Transcribed page contents:

####

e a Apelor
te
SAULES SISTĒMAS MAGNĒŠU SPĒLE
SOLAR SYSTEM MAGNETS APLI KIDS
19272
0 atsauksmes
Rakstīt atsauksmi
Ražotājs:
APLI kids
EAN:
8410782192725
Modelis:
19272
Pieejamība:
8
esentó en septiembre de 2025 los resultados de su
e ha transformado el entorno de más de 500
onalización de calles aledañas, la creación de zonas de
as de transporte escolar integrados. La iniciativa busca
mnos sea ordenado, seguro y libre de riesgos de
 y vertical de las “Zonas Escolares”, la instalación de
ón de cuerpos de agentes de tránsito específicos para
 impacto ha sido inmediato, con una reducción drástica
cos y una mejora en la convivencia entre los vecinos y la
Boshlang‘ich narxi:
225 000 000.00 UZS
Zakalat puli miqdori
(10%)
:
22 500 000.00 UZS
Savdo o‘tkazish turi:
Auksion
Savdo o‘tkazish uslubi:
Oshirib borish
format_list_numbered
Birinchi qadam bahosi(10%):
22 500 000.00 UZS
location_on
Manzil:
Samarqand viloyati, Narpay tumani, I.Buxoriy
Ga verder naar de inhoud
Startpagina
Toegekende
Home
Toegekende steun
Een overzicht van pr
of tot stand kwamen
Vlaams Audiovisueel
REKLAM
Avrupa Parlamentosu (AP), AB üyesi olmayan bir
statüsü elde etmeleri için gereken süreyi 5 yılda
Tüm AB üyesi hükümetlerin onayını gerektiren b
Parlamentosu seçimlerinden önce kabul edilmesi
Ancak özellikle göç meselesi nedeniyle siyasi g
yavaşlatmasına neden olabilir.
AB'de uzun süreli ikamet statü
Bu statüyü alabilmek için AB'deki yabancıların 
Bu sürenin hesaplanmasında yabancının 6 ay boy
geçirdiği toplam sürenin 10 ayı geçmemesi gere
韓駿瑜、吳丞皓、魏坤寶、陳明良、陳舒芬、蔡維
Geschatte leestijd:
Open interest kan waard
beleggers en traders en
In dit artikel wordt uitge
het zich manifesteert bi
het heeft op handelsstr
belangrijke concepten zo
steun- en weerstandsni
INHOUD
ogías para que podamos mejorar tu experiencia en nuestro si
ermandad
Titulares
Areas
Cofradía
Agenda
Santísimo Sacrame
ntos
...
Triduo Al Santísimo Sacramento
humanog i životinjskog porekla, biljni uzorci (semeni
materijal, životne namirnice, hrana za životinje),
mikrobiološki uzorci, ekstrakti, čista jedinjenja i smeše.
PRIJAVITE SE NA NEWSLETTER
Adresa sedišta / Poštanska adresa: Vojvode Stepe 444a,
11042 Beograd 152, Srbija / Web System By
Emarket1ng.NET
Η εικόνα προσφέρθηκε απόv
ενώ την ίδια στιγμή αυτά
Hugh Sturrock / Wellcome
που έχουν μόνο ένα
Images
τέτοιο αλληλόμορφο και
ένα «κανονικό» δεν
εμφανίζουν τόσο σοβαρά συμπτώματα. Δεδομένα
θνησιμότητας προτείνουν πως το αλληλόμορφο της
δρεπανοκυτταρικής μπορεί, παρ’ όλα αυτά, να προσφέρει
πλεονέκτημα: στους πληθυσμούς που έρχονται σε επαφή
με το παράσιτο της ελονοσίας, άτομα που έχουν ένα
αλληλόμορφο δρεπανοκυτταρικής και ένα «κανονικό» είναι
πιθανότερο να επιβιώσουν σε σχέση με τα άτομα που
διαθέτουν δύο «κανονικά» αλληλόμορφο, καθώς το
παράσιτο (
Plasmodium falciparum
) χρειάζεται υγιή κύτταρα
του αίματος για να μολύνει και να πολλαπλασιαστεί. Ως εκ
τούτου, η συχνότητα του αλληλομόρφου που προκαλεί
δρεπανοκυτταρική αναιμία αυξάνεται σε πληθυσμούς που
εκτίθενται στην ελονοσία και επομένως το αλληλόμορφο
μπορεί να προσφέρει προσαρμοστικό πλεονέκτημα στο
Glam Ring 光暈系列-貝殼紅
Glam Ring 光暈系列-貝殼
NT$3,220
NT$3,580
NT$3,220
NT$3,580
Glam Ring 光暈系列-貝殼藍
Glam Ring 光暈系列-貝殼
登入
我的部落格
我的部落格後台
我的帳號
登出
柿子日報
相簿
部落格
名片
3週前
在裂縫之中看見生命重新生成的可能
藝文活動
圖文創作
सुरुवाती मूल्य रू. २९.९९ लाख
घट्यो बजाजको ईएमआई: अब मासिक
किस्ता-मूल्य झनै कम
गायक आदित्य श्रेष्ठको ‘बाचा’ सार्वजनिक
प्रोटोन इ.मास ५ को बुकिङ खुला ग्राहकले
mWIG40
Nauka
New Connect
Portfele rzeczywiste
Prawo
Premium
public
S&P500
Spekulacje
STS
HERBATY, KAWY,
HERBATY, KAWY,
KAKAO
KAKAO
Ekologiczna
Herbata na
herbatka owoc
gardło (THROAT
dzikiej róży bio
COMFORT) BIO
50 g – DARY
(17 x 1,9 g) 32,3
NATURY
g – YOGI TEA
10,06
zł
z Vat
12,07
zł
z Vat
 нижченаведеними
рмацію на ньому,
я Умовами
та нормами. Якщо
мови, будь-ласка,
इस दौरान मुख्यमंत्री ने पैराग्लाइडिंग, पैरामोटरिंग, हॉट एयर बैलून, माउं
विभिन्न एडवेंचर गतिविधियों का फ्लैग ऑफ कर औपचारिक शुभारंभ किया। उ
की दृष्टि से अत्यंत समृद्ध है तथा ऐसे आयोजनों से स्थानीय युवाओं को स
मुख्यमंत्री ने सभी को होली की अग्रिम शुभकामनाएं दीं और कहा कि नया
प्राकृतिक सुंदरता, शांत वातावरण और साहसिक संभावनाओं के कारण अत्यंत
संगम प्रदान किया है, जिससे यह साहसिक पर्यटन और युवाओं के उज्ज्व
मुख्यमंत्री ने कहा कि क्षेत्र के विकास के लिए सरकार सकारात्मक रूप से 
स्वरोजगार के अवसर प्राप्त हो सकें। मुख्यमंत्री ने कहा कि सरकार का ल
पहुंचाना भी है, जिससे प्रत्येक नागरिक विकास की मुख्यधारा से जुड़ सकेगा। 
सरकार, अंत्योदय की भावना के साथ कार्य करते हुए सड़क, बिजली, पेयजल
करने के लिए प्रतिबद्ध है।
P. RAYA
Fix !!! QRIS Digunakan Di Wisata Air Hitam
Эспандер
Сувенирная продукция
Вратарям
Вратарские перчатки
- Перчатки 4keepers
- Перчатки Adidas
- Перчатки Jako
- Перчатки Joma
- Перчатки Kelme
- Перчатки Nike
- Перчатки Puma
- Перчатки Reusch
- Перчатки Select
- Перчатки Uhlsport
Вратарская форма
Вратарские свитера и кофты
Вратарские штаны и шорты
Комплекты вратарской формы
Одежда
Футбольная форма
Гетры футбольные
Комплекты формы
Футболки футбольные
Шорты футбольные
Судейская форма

####

INSTRUCTIONS TO FOLLOW: Copy every one of the lines above verbatim, in their original order.

ANSWER AREA:
e a Apelor
te
SAULES SISTĒMAS MAGNĒŠU SPĒLE
SOLAR SYSTEM MAGNETS APLI KIDS
19272
0 atsauksmes
Rakstīt atsauksmi
Ražotājs:
APLI kids
EAN:
8410782192725
Modelis:
19272
Pieejamība:
8
esentó en septiembre de 2025 los resultados de su
e ha transformado el entorno de más de 500
onalización de calles aledañas, la creación de zonas de
as de transporte escolar integrados. La iniciativa busca
mnos sea ordenado, seguro y libre de riesgos de
 y vertical de las “Zonas Escolares”, la instalación de
ón de cuerpos de agentes de tránsito específicos para
 impacto ha sido inmediato, con una reducción drástica
cos y una mejora en la convivencia entre los vecinos y la
Boshlang‘ich narxi:
225 000 000.00 UZS
Zakalat puli miqdori
(10%)
:
22 500 000.00 UZS
Savdo o‘tkazish turi:
Auksion
Savdo o‘tkazish uslubi:
Oshirib borish
format_list_numbered
Birinchi qadam bahosi(10%):
22 500 000.00 UZS
location_on
Manzil:
Samarqand viloyati, Narpay tumani, I.Buxoriy
Ga verder naar de inhoud
Startpagina
Toegekende
Home
Toegekende steun
Een overzicht van pr
of tot stand kwamen
Vlaams Audiovisueel
REKLAM
Avrupa Parlamentosu (AP), AB üyesi olmayan bir
statüsü elde etmeleri için gereken süreyi 5 yılda
Tüm AB üyesi hükümetlerin onayını gerektiren b
Parlamentosu seçimlerinden önce kabul edilmesi
Ancak özellikle göç meselesi nedeniyle siyasi g
yavaşlatmasına neden olabilir.
AB'de uzun süreli ikamet statü
Bu statüyü alabilmek için AB'deki yabancıların 
Bu sürenin hesaplanmasında yabancının 6 ay boy
geçirdiği toplam sürenin 10 ayı geçmemesi gere
韓駿瑜、吳丞皓、魏坤寶、陳明良、陳舒芬、蔡維
Geschatte leestijd:
Open interest kan waard
beleggers en traders en
In dit artikel wordt uitge
het zich manifesteert bi
het heeft op handelsstr
belangrijke concepten zo
steun- en weerstandsni
INHOUD
ogías para que podamos mejorar tu experiencia en nuestro si
ermandad
Titulares
Areas
Cofradía
Agenda
Santísimo Sacrame
ntos
...
Triduo Al Santísimo Sacramento
humanog i životinjskog porekla, biljni uzorci (semeni
materijal, životne namirnice, hrana za životinje),
mikrobiološki uzorci, ekstrakti, čista jedinjenja i smeše.
PRIJAVITE SE NA NEWSLETTER
Adresa sedišta / Poštanska adresa: Vojvode Stepe 444a,
11042 Beograd 152, Srbija / Web System By
Emarket1ng.NET
Η εικόνα προσφέρθηκε απόv
ενώ την ίδια στιγμή αυτά
Hugh Sturrock / Wellcome
που έχουν μόνο ένα
Images
τέτοιο αλληλόμορφο και
ένα «κανονικό» δεν
εμφανίζουν τόσο σοβαρά συμπτώματα. Δεδομένα
θνησιμότητας προτείνουν πως το αλληλόμορφο της
δρεπανοκυτταρικής μπορεί, παρ’ όλα αυτά, να προσφέρει
πλεονέκτημα: στους πληθυσμούς που έρχονται σε επαφή
με το παράσιτο της ελονοσίας, άτομα που έχουν ένα
αλληλόμορφο δρεπανοκυτταρικής και ένα «κανονικό» είναι
πιθανότερο να επιβιώσουν σε σχέση με τα άτομα που
διαθέτουν δύο «κανονικά» αλληλόμορφο, καθώς το
παράσιτο (
Plasmodium falciparum
) χρειάζεται υγιή κύτταρα
του αίματος για να μολύνει και να πολλαπλασιαστεί. Ως εκ
τούτου, η συχνότητα του αλληλομόρφου που προκαλεί
δρεπανοκυτταρική αναιμία αυξάνεται σε πληθυσμούς που
εκτίθενται στην ελονοσία και επομένως το αλληλόμορφο
μπορεί να προσφέρει προσαρμοστικό πλεονέκτημα στο
Glam Ring 光暈系列-貝殼紅
Glam Ring 光暈系列-貝殼
NT$3,220
NT$3,580
NT$3,220
NT$3,580
Glam Ring 光暈系列-貝殼藍
Glam Ring 光暈系列-貝殼
登入
我的部落格
我的部落格後台
我的帳號
登出
柿子日報
相簿
部落格
名片
3週前
在裂縫之中看見生命重新生成的可能
藝文活動
圖文創作
सुरुवाती मूल्य रू. २९.९९ लाख
घट्यो बजाजको ईएमआई: अब मासिक
किस्ता-मूल्य झनै कम
गायक आदित्य श्रेष्ठको ‘बाचा’ सार्वजनिक
प्रोटोन इ.मास ५ को बुकिङ खुला ग्राहकले
mWIG40
Nauka
New Connect
Portfele rzeczywiste
Prawo
Premium
public
S&P500
Spekulacje
STS
HERBATY, KAWY,
HERBATY, KAWY,
KAKAO
KAKAO
Ekologiczna
Herbata na
herbatka owoc
gardło (THROAT
dzikiej róży bio
COMFORT) BIO
50 g – DARY
(17 x 1,9 g) 32,3
NATURY
g – YOGI TEA
10,06
zł
z Vat
12,07
zł
z Vat
 нижченаведеними
рмацію на ньому,
я Умовами
та нормами. Якщо
мови, будь-ласка,
इस दौरान मुख्यमंत्री ने पैराग्लाइडिंग, पैरामोटरिंग, हॉट एयर बैलून, माउं
विभिन्न एडवेंचर गतिविधियों का फ्लैग ऑफ कर औपचारिक शुभारंभ किया। उ
की दृष्टि से अत्यंत समृद्ध है तथा ऐसे आयोजनों से स्थानीय युवाओं को स
मुख्यमंत्री ने सभी को होली की अग्रिम शुभकामनाएं दीं और कहा कि नया
प्राकृतिक सुंदरता, शांत वातावरण और साहसिक संभावनाओं के कारण अत्यंत
संगम प्रदान किया है, जिससे यह साहसिक पर्यटन और युवाओं के उज्ज्व
मुख्यमंत्री ने कहा कि क्षेत्र के विकास के लिए सरकार सकारात्मक रूप से 
स्वरोजगार के अवसर प्राप्त हो सकें। मुख्यमंत्री ने कहा कि सरकार का ल
पहुंचाना भी है, जिससे प्रत्येक नागरिक विकास की मुख्यधारा से जुड़ सकेगा। 
सरकार, अंत्योदय की भावना के साथ कार्य करते हुए सड़क, बिजली, पेयजल
करने के लिए प्रतिबद्ध है।
P. RAYA
Fix !!! QRIS Digunakan Di Wisata Air Hitam
Эспандер
Сувенирная продукция
Вратарям
Вратарские перчатки
- Перчатки 4keepers
- Перчатки Adidas
- Перчатки Jako
- Перчатки Joma
- Перчатки Kelme
- Перчатки Nike
- Перчатки Puma
- Перчатки Reusch
- Перчатки Select
- Перчатки Uhlsport
Вратарская форма
Вратарские свитера и кофты
Вратарские штаны и шорты
Комплекты вратарской формы
Одежда
Футбольная форма
Гетры футбольные
Комплекты формы
Футболки футбольные
Шорты футбольные
Судейская форма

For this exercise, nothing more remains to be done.